### Task goal
Retype the lines below character for character, without altering anything.

### Listed entries
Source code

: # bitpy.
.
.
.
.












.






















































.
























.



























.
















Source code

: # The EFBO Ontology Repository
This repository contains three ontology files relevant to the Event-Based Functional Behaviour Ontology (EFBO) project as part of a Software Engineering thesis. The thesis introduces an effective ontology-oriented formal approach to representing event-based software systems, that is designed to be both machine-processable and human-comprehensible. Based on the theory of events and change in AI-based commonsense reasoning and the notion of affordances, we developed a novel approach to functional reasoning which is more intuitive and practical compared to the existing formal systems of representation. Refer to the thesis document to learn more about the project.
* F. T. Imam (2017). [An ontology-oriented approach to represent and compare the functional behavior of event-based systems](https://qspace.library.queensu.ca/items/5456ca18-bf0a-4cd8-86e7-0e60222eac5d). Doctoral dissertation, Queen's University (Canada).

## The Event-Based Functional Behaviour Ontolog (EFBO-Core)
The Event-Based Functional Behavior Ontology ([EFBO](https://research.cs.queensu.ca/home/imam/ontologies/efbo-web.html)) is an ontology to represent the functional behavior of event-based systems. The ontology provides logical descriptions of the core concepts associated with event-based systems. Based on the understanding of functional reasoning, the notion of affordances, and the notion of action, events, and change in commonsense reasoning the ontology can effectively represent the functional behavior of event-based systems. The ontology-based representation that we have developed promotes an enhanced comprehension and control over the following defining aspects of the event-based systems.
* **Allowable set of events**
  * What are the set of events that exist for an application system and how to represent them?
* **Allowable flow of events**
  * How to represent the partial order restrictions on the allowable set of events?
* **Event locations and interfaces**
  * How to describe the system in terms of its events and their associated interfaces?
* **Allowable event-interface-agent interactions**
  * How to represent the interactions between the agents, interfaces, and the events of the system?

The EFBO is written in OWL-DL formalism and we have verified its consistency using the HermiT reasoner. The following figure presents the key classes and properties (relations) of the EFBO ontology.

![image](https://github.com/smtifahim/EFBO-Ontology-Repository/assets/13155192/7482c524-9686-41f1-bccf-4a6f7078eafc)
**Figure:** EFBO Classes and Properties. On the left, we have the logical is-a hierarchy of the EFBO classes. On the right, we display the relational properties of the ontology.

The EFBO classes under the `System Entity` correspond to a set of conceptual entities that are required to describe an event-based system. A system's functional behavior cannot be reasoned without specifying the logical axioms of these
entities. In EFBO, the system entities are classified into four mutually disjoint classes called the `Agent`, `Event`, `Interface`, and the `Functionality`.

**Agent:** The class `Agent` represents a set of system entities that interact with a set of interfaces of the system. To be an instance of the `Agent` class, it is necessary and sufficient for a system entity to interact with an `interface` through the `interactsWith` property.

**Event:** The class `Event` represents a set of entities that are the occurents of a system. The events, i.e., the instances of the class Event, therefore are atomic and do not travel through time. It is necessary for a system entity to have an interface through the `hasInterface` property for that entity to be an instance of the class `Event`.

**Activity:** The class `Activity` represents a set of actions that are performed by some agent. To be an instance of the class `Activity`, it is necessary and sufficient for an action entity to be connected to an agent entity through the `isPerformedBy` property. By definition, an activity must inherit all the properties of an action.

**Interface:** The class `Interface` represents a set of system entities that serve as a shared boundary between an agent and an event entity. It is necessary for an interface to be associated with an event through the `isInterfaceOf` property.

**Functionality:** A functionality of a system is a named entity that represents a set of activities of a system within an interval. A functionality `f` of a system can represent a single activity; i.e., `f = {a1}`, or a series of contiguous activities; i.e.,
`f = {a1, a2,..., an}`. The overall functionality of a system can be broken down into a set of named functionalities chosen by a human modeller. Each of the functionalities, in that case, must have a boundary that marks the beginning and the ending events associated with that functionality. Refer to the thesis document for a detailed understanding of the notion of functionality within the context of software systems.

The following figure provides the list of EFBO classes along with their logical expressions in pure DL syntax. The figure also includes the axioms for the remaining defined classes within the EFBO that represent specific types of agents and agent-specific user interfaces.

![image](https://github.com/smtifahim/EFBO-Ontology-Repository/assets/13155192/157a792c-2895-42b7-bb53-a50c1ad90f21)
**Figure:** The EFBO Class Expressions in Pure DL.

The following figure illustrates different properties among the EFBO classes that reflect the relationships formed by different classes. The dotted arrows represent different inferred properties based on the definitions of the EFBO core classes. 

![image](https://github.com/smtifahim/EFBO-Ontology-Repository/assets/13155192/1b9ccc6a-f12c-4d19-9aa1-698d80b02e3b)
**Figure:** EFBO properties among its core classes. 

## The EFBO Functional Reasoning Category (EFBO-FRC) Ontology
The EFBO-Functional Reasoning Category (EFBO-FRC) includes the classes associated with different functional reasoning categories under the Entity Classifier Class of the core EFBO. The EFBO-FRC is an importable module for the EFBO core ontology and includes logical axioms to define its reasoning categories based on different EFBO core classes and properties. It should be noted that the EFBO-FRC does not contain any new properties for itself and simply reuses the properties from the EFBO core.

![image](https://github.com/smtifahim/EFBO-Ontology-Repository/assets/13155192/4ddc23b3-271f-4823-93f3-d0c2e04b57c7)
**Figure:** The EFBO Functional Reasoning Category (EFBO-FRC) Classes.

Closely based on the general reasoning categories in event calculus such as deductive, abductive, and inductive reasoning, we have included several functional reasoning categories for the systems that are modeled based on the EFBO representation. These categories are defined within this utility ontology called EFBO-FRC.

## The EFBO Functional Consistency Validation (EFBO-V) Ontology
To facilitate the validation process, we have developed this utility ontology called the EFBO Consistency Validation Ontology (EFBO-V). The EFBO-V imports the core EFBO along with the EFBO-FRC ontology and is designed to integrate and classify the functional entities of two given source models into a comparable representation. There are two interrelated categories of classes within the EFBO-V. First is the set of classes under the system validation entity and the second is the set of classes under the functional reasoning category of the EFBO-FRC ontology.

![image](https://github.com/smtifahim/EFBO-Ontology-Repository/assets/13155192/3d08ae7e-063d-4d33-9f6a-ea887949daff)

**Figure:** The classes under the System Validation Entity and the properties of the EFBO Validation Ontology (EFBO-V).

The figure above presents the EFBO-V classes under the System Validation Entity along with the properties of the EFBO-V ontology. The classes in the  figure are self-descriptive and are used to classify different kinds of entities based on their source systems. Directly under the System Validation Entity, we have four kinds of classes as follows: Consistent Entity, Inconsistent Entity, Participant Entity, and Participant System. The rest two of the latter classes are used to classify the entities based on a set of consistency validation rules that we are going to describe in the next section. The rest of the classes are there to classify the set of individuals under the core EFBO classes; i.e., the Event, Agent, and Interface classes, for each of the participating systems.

### Solution to this task
Source code

: # bitpy.
.
.
.
.












.






















































.
























.



























.
















Source code

: # The EFBO Ontology Repository
This repository contains three ontology files relevant to the Event-Based Functional Behaviour Ontology (EFBO) project as part of a Software Engineering thesis. The thesis introduces an effective ontology-oriented formal approach to representing event-based software systems, that is designed to be both machine-processable and human-comprehensible. Based on the theory of events and change in AI-based commonsense reasoning and the notion of affordances, we developed a novel approach to functional reasoning which is more intuitive and practical compared to the existing formal systems of representation. Refer to the thesis document to learn more about the project.
* F. T. Imam (2017). [An ontology-oriented approach to represent and compare the functional behavior of event-based systems](https://qspace.library.queensu.ca/items/5456ca18-bf0a-4cd8-86e7-0e60222eac5d). Doctoral dissertation, Queen's University (Canada).

## The Event-Based Functional Behaviour Ontolog (EFBO-Core)
The Event-Based Functional Behavior Ontology ([EFBO](https://research.cs.queensu.ca/home/imam/ontologies/efbo-web.html)) is an ontology to represent the functional behavior of event-based systems. The ontology provides logical descriptions of the core concepts associated with event-based systems. Based on the understanding of functional reasoning, the notion of affordances, and the notion of action, events, and change in commonsense reasoning the ontology can effectively represent the functional behavior of event-based systems. The ontology-based representation that we have developed promotes an enhanced comprehension and control over the following defining aspects of the event-based systems.
* **Allowable set of events**
  * What are the set of events that exist for an application system and how to represent them?
* **Allowable flow of events**
  * How to represent the partial order restrictions on the allowable set of events?
* **Event locations and interfaces**
  * How to describe the system in terms of its events and their associated interfaces?
* **Allowable event-interface-agent interactions**
  * How to represent the interactions between the agents, interfaces, and the events of the system?

The EFBO is written in OWL-DL formalism and we have verified its consistency using the HermiT reasoner. The following figure presents the key classes and properties (relations) of the EFBO ontology.

![image](https://github.com/smtifahim/EFBO-Ontology-Repository/assets/13155192/7482c524-9686-41f1-bccf-4a6f7078eafc)
**Figure:** EFBO Classes and Properties. On the left, we have the logical is-a hierarchy of the EFBO classes. On the right, we display the relational properties of the ontology.

The EFBO classes under the `System Entity` correspond to a set of conceptual entities that are required to describe an event-based system. A system's functional behavior cannot be reasoned without specifying the logical axioms of these
entities. In EFBO, the system entities are classified into four mutually disjoint classes called the `Agent`, `Event`, `Interface`, and the `Functionality`.

**Agent:** The class `Agent` represents a set of system entities that interact with a set of interfaces of the system. To be an instance of the `Agent` class, it is necessary and sufficient for a system entity to interact with an `interface` through the `interactsWith` property.

**Event:** The class `Event` represents a set of entities that are the occurents of a system. The events, i.e., the instances of the class Event, therefore are atomic and do not travel through time. It is necessary for a system entity to have an interface through the `hasInterface` property for that entity to be an instance of the class `Event`.

**Activity:** The class `Activity` represents a set of actions that are performed by some agent. To be an instance of the class `Activity`, it is necessary and sufficient for an action entity to be connected to an agent entity through the `isPerformedBy` property. By definition, an activity must inherit all the properties of an action.

**Interface:** The class `Interface` represents a set of system entities that serve as a shared boundary between an agent and an event entity. It is necessary for an interface to be associated with an event through the `isInterfaceOf` property.

**Functionality:** A functionality of a system is a named entity that represents a set of activities of a system within an interval. A functionality `f` of a system can represent a single activity; i.e., `f = {a1}`, or a series of contiguous activities; i.e.,
`f = {a1, a2,..., an}`. The overall functionality of a system can be broken down into a set of named functionalities chosen by a human modeller. Each of the functionalities, in that case, must have a boundary that marks the beginning and the ending events associated with that functionality. Refer to the thesis document for a detailed understanding of the notion of functionality within the context of software systems.

The following figure provides the list of EFBO classes along with their logical expressions in pure DL syntax. The figure also includes the axioms for the remaining defined classes within the EFBO that represent specific types of agents and agent-specific user interfaces.

![image](https://github.com/smtifahim/EFBO-Ontology-Repository/assets/13155192/157a792c-2895-42b7-bb53-a50c1ad90f21)
**Figure:** The EFBO Class Expressions in Pure DL.

The following figure illustrates different properties among the EFBO classes that reflect the relationships formed by different classes. The dotted arrows represent different inferred properties based on the definitions of the EFBO core classes. 

![image](https://github.com/smtifahim/EFBO-Ontology-Repository/assets/13155192/1b9ccc6a-f12c-4d19-9aa1-698d80b02e3b)
**Figure:** EFBO properties among its core classes. 

## The EFBO Functional Reasoning Category (EFBO-FRC) Ontology
The EFBO-Functional Reasoning Category (EFBO-FRC) includes the classes associated with different functional reasoning categories under the Entity Classifier Class of the core EFBO. The EFBO-FRC is an importable module for the EFBO core ontology and includes logical axioms to define its reasoning categories based on different EFBO core classes and properties. It should be noted that the EFBO-FRC does not contain any new properties for itself and simply reuses the properties from the EFBO core.

![image](https://github.com/smtifahim/EFBO-Ontology-Repository/assets/13155192/4ddc23b3-271f-4823-93f3-d0c2e04b57c7)
**Figure:** The EFBO Functional Reasoning Category (EFBO-FRC) Classes.

Closely based on the general reasoning categories in event calculus such as deductive, abductive, and inductive reasoning, we have included several functional reasoning categories for the systems that are modeled based on the EFBO representation. These categories are defined within this utility ontology called EFBO-FRC.

## The EFBO Functional Consistency Validation (EFBO-V) Ontology
To facilitate the validation process, we have developed this utility ontology called the EFBO Consistency Validation Ontology (EFBO-V). The EFBO-V imports the core EFBO along with the EFBO-FRC ontology and is designed to integrate and classify the functional entities of two given source models into a comparable representation. There are two interrelated categories of classes within the EFBO-V. First is the set of classes under the system validation entity and the second is the set of classes under the functional reasoning category of the EFBO-FRC ontology.

![image](https://github.com/smtifahim/EFBO-Ontology-Repository/assets/13155192/3d08ae7e-063d-4d33-9f6a-ea887949daff)

**Figure:** The classes under the System Validation Entity and the properties of the EFBO Validation Ontology (EFBO-V).

The figure above presents the EFBO-V classes under the System Validation Entity along with the properties of the EFBO-V ontology. The classes in the  figure are self-descriptive and are used to classify different kinds of entities based on their source systems. Directly under the System Validation Entity, we have four kinds of classes as follows: Consistent Entity, Inconsistent Entity, Participant Entity, and Participant System. The rest two of the latter classes are used to classify the entities based on a set of consistency validation rules that we are going to describe in the next section. The rest of the classes are there to classify the set of individuals under the core EFBO classes; i.e., the Event, Agent, and Interface classes, for each of the participating systems.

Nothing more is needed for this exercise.